### [Problem requirements]
Rewrite all of the records, swapping "common name" for "popular name" everywhere and keeping everything else the same. Leave the pictures out of your answer.
::: Dataset excerpts
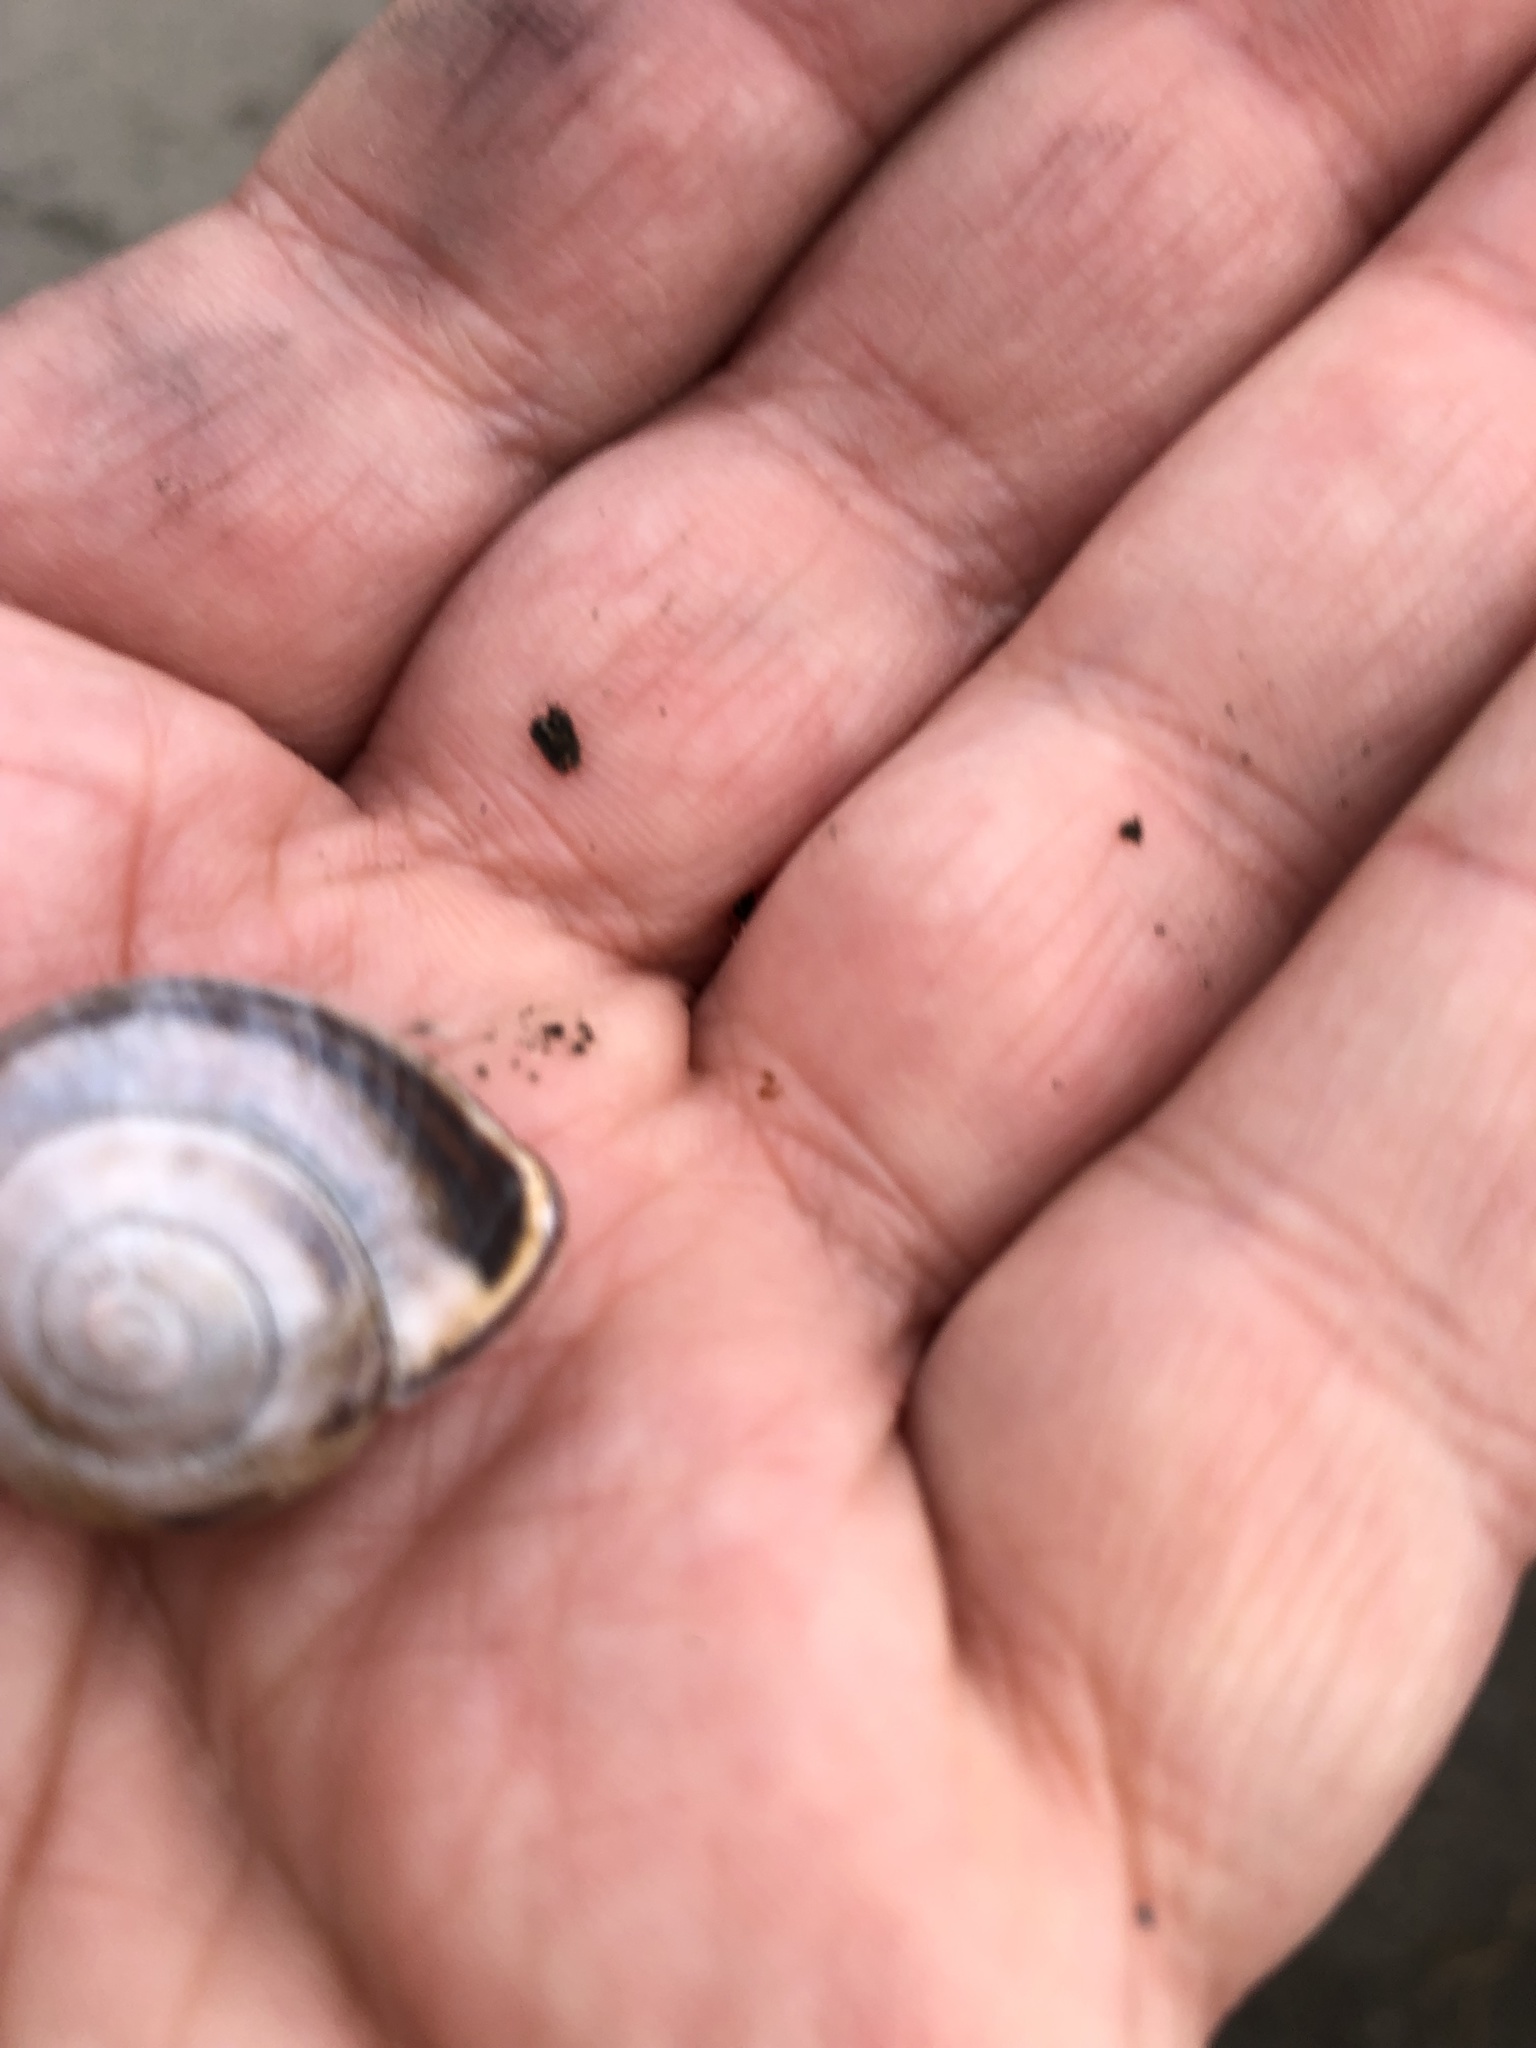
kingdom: Animalia
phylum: Mollusca
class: Gastropoda
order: Stylommatophora
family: Helicidae
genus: Cepaea
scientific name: Cepaea nemoralis
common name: Grovesnail
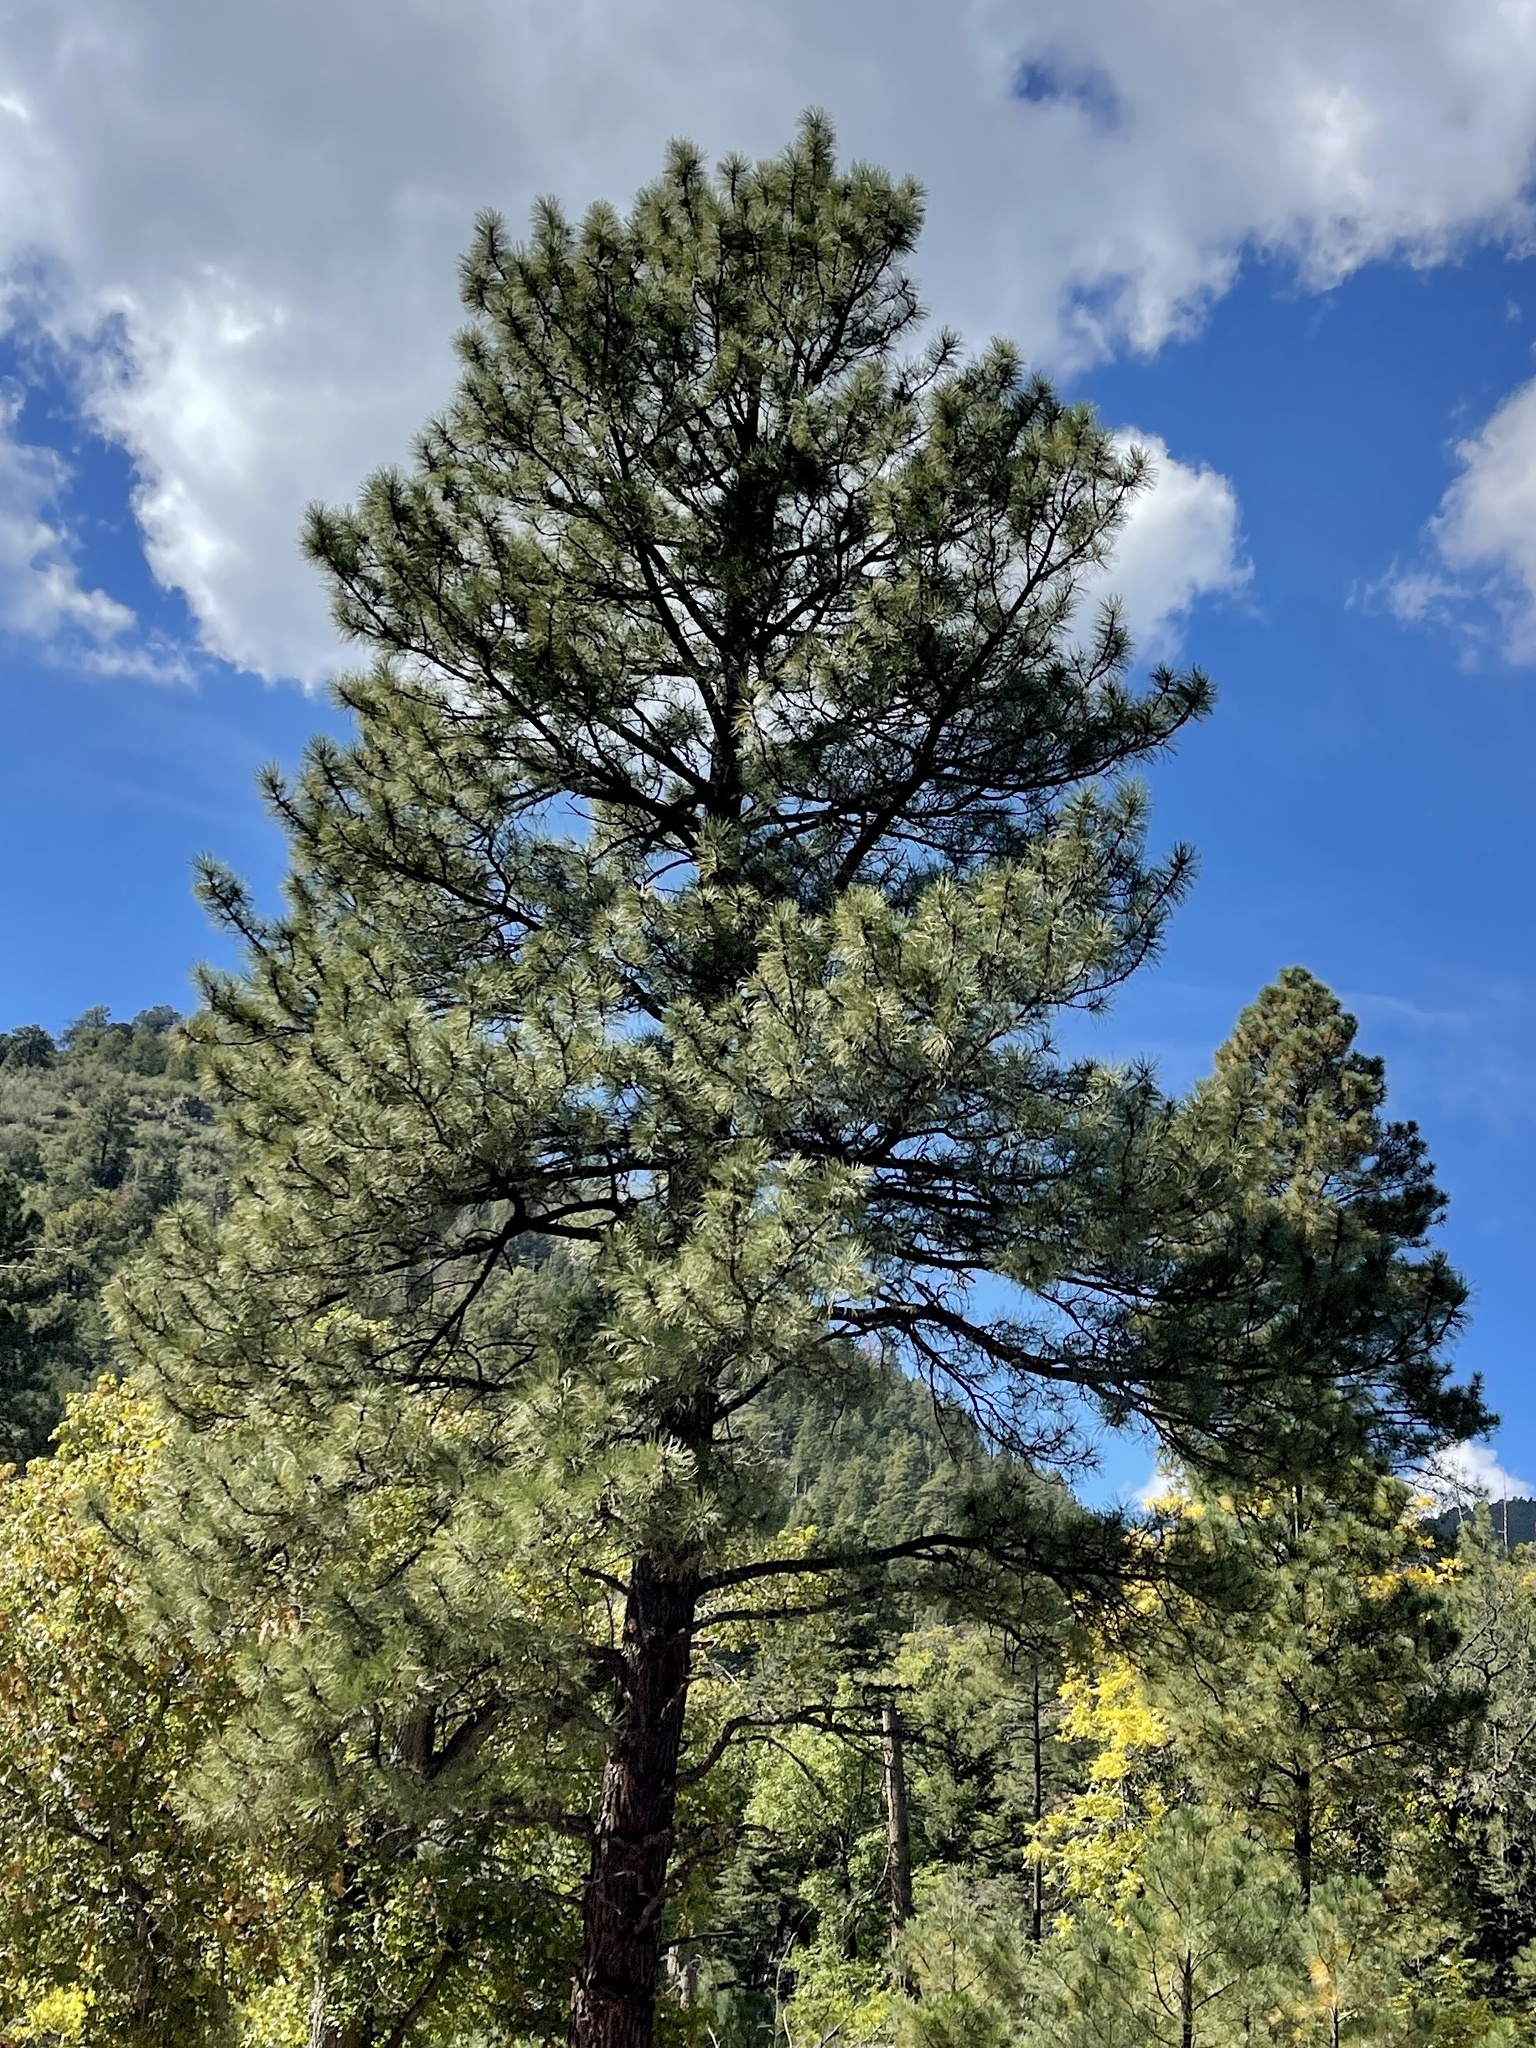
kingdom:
::::::
### [Written solution]
kingdom: Animalia
phylum: Mollusca
class: Gastropoda
order: Stylommatophora
family: Helicidae
genus: Cepaea
scientific name: Cepaea nemoralis
popular name: Grovesnail
kingdom:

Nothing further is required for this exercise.